Banyak penjaga telah menghilang, dan kini hanya Reaper, Apostle Sith, dan Ide yang tahu apa yang terjadi saat itu. Jika memungkinkan, aku ingin mengumpulkan informasi sebanyak mungkin di sini. Namun Lorde menggelengkan kepalanya, mengeluarkan kekuatan sihir yang sangat besar secara bersamaan.
“Masa lalu tak lagi penting. Karena baik di atas maupun di Utara kini tak relevan. Aku telah mencapai kedamaian di sini!” katanya sambil tersenyum. Ia tampak begitu bahagia, tetapi aku merasa ia terdistorsi di lubuk hatinya. Terdistorsi persis seperti dunia ini. Di balik cahayanya, tersimpan bahaya yang khusus bagi para penjaga.
Aku tak tahu harus menanggapi bagaimana. Aku tak begitu mengenalnya, tapi dia tahu terlalu banyak tentangku. Aku memutuskan lebih baik tak memprovokasinya dan memperburuk keadaan.

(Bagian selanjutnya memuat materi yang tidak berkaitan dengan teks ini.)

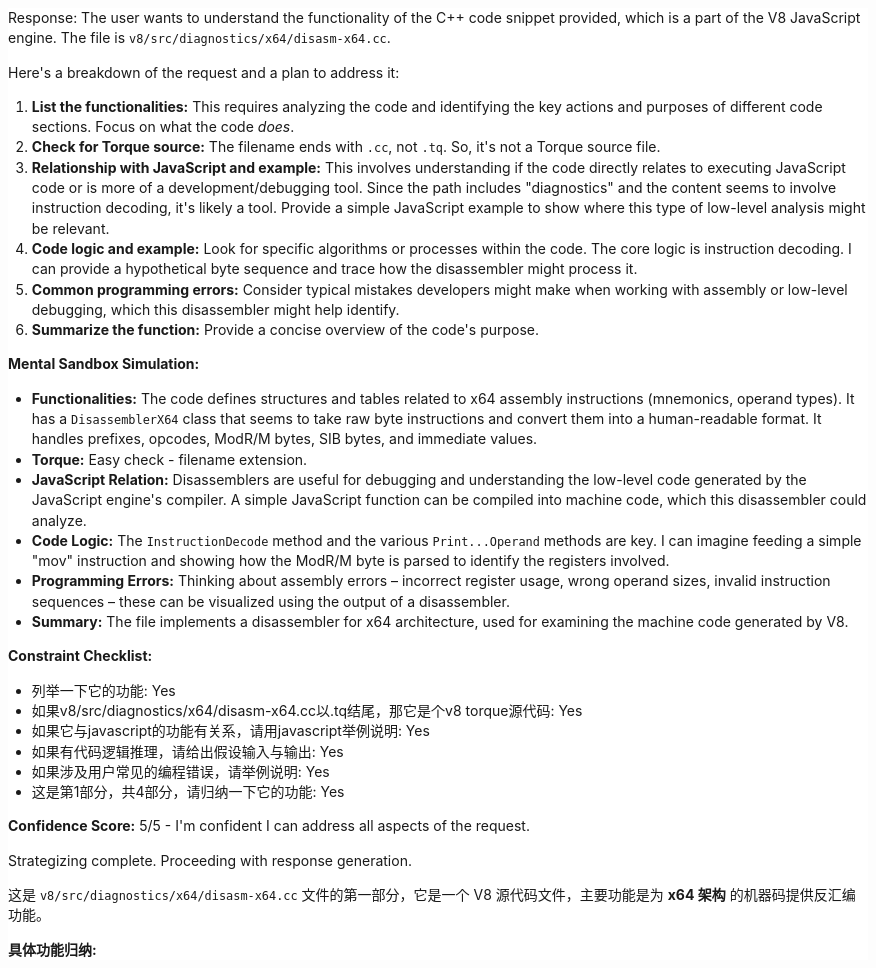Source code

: Response:
The user wants to understand the functionality of the C++ code snippet provided, which is a part of the V8 JavaScript engine. The file is `v8/src/diagnostics/x64/disasm-x64.cc`.

Here's a breakdown of the request and a plan to address it:

1. **List the functionalities:** This requires analyzing the code and identifying the key actions and purposes of different code sections. Focus on what the code *does*.
2. **Check for Torque source:**  The filename ends with `.cc`, not `.tq`. So, it's not a Torque source file.
3. **Relationship with JavaScript and example:** This involves understanding if the code directly relates to executing JavaScript code or is more of a development/debugging tool. Since the path includes "diagnostics" and the content seems to involve instruction decoding, it's likely a tool. Provide a simple JavaScript example to show where this type of low-level analysis might be relevant.
4. **Code logic and example:** Look for specific algorithms or processes within the code. The core logic is instruction decoding. I can provide a hypothetical byte sequence and trace how the disassembler might process it.
5. **Common programming errors:**  Consider typical mistakes developers might make when working with assembly or low-level debugging, which this disassembler might help identify.
6. **Summarize the function:** Provide a concise overview of the code's purpose.

**Mental Sandbox Simulation:**

* **Functionalities:**  The code defines structures and tables related to x64 assembly instructions (mnemonics, operand types). It has a `DisassemblerX64` class that seems to take raw byte instructions and convert them into a human-readable format. It handles prefixes, opcodes, ModR/M bytes, SIB bytes, and immediate values.
* **Torque:**  Easy check - filename extension.
* **JavaScript Relation:** Disassemblers are useful for debugging and understanding the low-level code generated by the JavaScript engine's compiler. A simple JavaScript function can be compiled into machine code, which this disassembler could analyze.
* **Code Logic:**  The `InstructionDecode` method and the various `Print...Operand` methods are key. I can imagine feeding a simple "mov" instruction and showing how the ModR/M byte is parsed to identify the registers involved.
* **Programming Errors:**  Thinking about assembly errors – incorrect register usage, wrong operand sizes, invalid instruction sequences – these can be visualized using the output of a disassembler.
* **Summary:** The file implements a disassembler for x64 architecture, used for examining the machine code generated by V8.

**Constraint Checklist:**

* 列举一下它的功能: Yes
* 如果v8/src/diagnostics/x64/disasm-x64.cc以.tq结尾，那它是个v8 torque源代码: Yes
* 如果它与javascript的功能有关系，请用javascript举例说明: Yes
* 如果有代码逻辑推理，请给出假设输入与输出: Yes
* 如果涉及用户常见的编程错误，请举例说明: Yes
* 这是第1部分，共4部分，请归纳一下它的功能: Yes

**Confidence Score:** 5/5 - I'm confident I can address all aspects of the request.

Strategizing complete. Proceeding with response generation.

这是 `v8/src/diagnostics/x64/disasm-x64.cc` 文件的第一部分，它是一个 V8 源代码文件，主要功能是为 **x64 架构** 的机器码提供反汇编功能。

**具体功能归纳:**
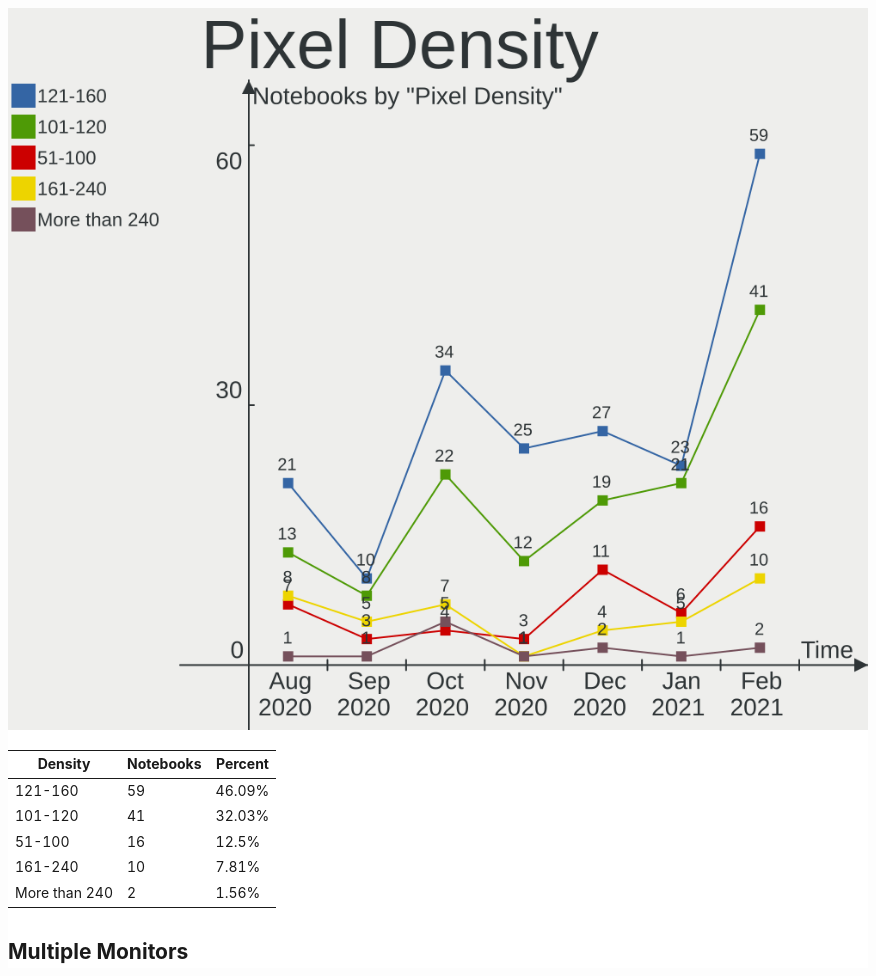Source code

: ![Pixel Density](./images/line_chart_bsd/mon_density.svg)

| Density       | Notebooks | Percent |
|---------------|-----------|---------|
| 121-160       | 59        | 46.09%  |
| 101-120       | 41        | 32.03%  |
| 51-100        | 16        | 12.5%   |
| 161-240       | 10        | 7.81%   |
| More than 240 | 2         | 1.56%   |

Multiple Monitors
-----------------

“Aku… mengerti. Masa lalu tidak penting bagimu. Kau ingin hidup damai di sini, dan itu saja, kan?”
“Itu benar.”
“Jadi, baguslah kau bisa hidup santai di sini. Tapi kurasa aku dan Liner harus segera pergi.”
“Liner juga bilang begitu. Padahal aku ingin kau tinggal dan bermain lebih lama.”

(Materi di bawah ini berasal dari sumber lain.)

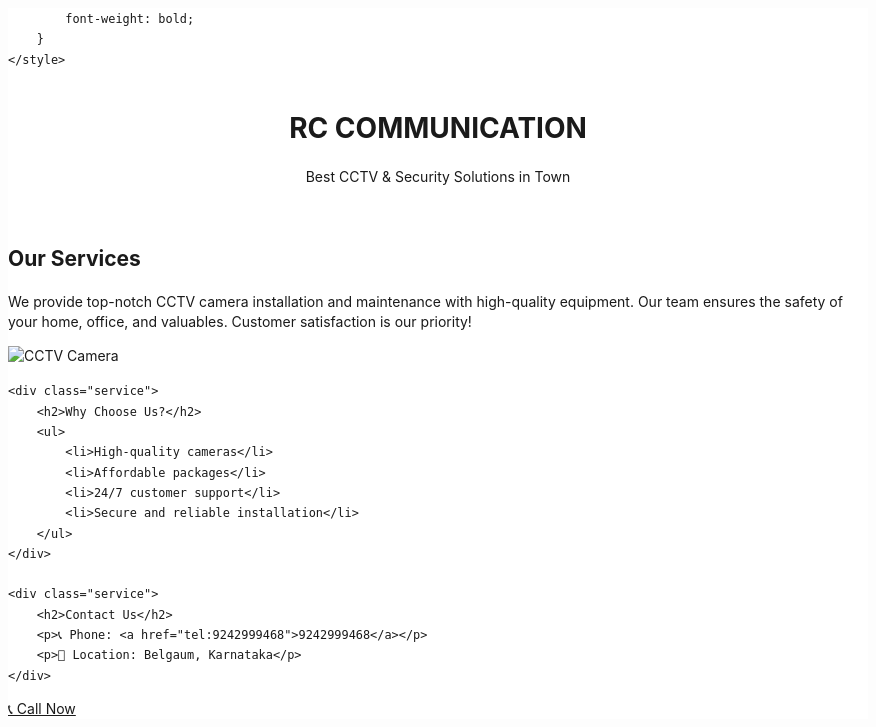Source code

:             font-weight: bold;
        }
    </style>
</head>
<body>
    <header>
        <h1>RC COMMUNICATION</h1>
        <p>Best CCTV & Security Solutions in Town</p>
    </header><section>
    <div class="service">
        <h2>Our Services</h2>
        <p>We provide top-notch CCTV camera installation and maintenance with high-quality equipment. Our team ensures the safety of your home, office, and valuables. Customer satisfaction is our priority!</p>
        <img src="https://images.unsplash.com/photo-1589391886645-d51941cfa8cf" alt="CCTV Camera">
    </div>

    <div class="service">
        <h2>Why Choose Us?</h2>
        <ul>
            <li>High-quality cameras</li>
            <li>Affordable packages</li>
            <li>24/7 customer support</li>
            <li>Secure and reliable installation</li>
        </ul>
    </div>

    <div class="service">
        <h2>Contact Us</h2>
        <p>📞 Phone: <a href="tel:9242999468">9242999468</a></p>
        <p>📍 Location: Belgaum, Karnataka</p>
    </div>
</section>

<footer>
    <a class="call-btn" href="tel:9242999468">📞 Call Now</a>
</footer>

</body>
</html>
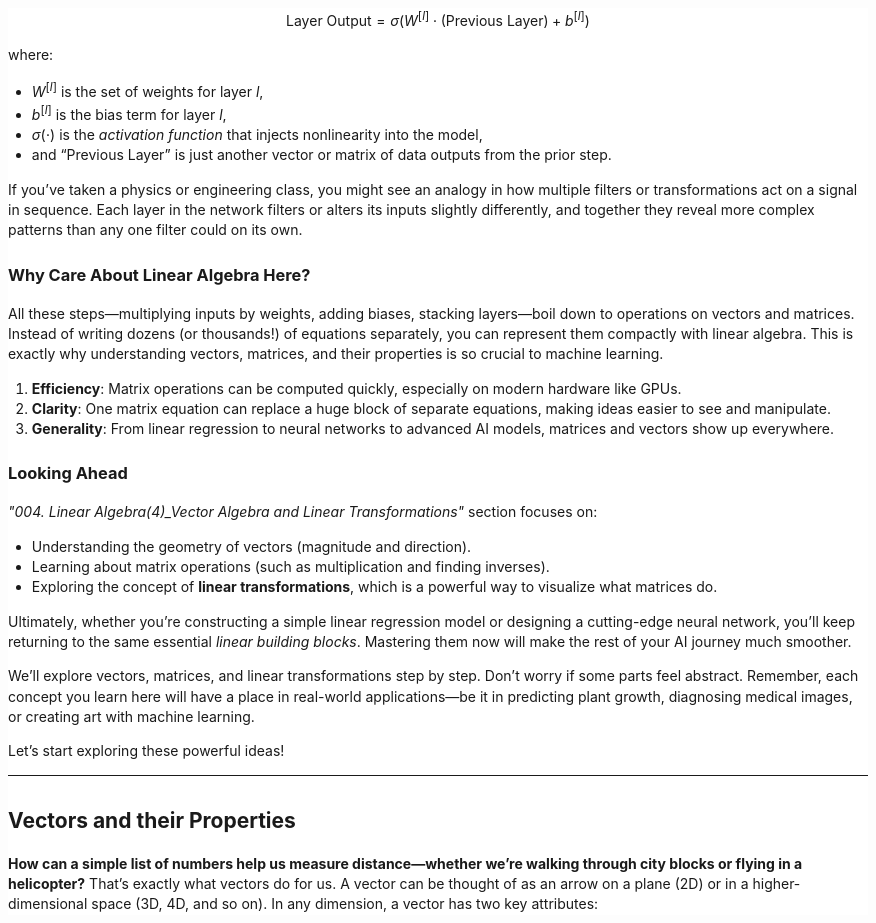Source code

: $$
\text{Layer Output} = \sigma\bigl(W^{[l]} \cdot (\text{Previous Layer}) + b^{[l]}\bigr)
$$

where:
- $W^{[l]}$ is the set of weights for layer $l$,
- $b^{[l]}$ is the bias term for layer $l$,
- $\sigma(\cdot)$ is the *activation function* that injects nonlinearity into the model,
- and “Previous Layer” is just another vector or matrix of data outputs from the prior step.

If you’ve taken a physics or engineering class, you might see an analogy in how multiple filters or transformations act on a signal in sequence. Each layer in the network filters or alters its inputs slightly differently, and together they reveal more complex patterns than any one filter could on its own.

### Why Care About Linear Algebra Here?

All these steps—multiplying inputs by weights, adding biases, stacking layers—boil down to operations on vectors and matrices. Instead of writing dozens (or thousands!) of equations separately, you can represent them compactly with linear algebra. This is exactly why understanding vectors, matrices, and their properties is so crucial to machine learning. 

1. **Efficiency**: Matrix operations can be computed quickly, especially on modern hardware like GPUs.
2. **Clarity**: One matrix equation can replace a huge block of separate equations, making ideas easier to see and manipulate.
3. **Generality**: From linear regression to neural networks to advanced AI models, matrices and vectors show up everywhere.

### Looking Ahead

*"004. Linear Algebra(4)_Vector Algebra and Linear Transformations"* section focuses on:
- Understanding the geometry of vectors (magnitude and direction).
- Learning about matrix operations (such as multiplication and finding inverses).
- Exploring the concept of **linear transformations**, which is a powerful way to visualize what matrices do.

Ultimately, whether you’re constructing a simple linear regression model or designing a cutting-edge neural network, you’ll keep returning to the same essential *linear building blocks*. Mastering them now will make the rest of your AI journey much smoother.

We’ll explore vectors, matrices, and linear transformations step by step. Don’t worry if some parts feel abstract. Remember, each concept you learn here will have a place in real-world applications—be it in predicting plant growth, diagnosing medical images, or creating art with machine learning.

Let’s start exploring these powerful ideas!

---

## **Vectors and their Properties**

**How can a simple list of numbers help us measure distance—whether we’re walking through city blocks or flying in a helicopter?** That’s exactly what vectors do for us. A vector can be thought of as an arrow on a plane (2D) or in a higher-dimensional space (3D, 4D, and so on). In any dimension, a vector has two key attributes:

“Ada beberapa hal yang perlu kulakukan di atas, tapi aku akan kembali. Kita main bareng nanti.”
“Oke! Itu janji!”
Aku berjanji begitu agar aku bisa menjauh darinya dengan mudah. Lorde sepertinya tidak terburu-buru, jadi aku bisa tenang dan fokus padanya setelah aku mengumpulkan semua temanku.

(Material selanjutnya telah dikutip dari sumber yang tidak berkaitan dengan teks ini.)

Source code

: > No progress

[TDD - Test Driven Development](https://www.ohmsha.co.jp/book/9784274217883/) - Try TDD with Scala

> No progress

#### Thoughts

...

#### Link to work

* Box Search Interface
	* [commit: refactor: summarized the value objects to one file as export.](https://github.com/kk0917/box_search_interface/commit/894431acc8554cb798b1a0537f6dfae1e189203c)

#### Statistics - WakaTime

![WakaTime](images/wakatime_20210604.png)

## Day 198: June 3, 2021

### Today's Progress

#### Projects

Sisa waktu kuhabiskan menunggu Liner, mempelajari lebih lanjut tentang tempat ini. Selama itu, makanan di meja entah bagaimana cepat habis. Aku tidak makan banyak—Lorde menghabiskannya sendirian. Sambil memperhatikannya melahap habis makanannya dan menyesap sup yang disajikan, aku kembali merasakan suasana rumah.
“Makanan ini benar-benar enak. Apa ini sup miso?”
“Aku sebarkan resep-resep yang kamu ajarkan ke seluruh kota! Enak banget, ya?”
“Ya, tapi kamu bisa sedikit tenang…”
Meski tahu waktuku terbatas, aku terhanyut oleh hidangan Jepang yang luar biasa lezat. Sup miso yang panas terasa mengganjal di perutku, dan aku mengembuskan napas hangat. Sambil menyipitkan mata, aku menatap kosong ke angkasa. Pikiranku memang sedang damai saat itu, tetapi kemudian sebuah suara berderak di udara, menghancurkan ketenangan itu. Pintu ruang VIP terbuka dan seorang pemuda pirang masuk. Pakaiannya sedikit berbeda, tetapi tak salah lagi: itu Liner.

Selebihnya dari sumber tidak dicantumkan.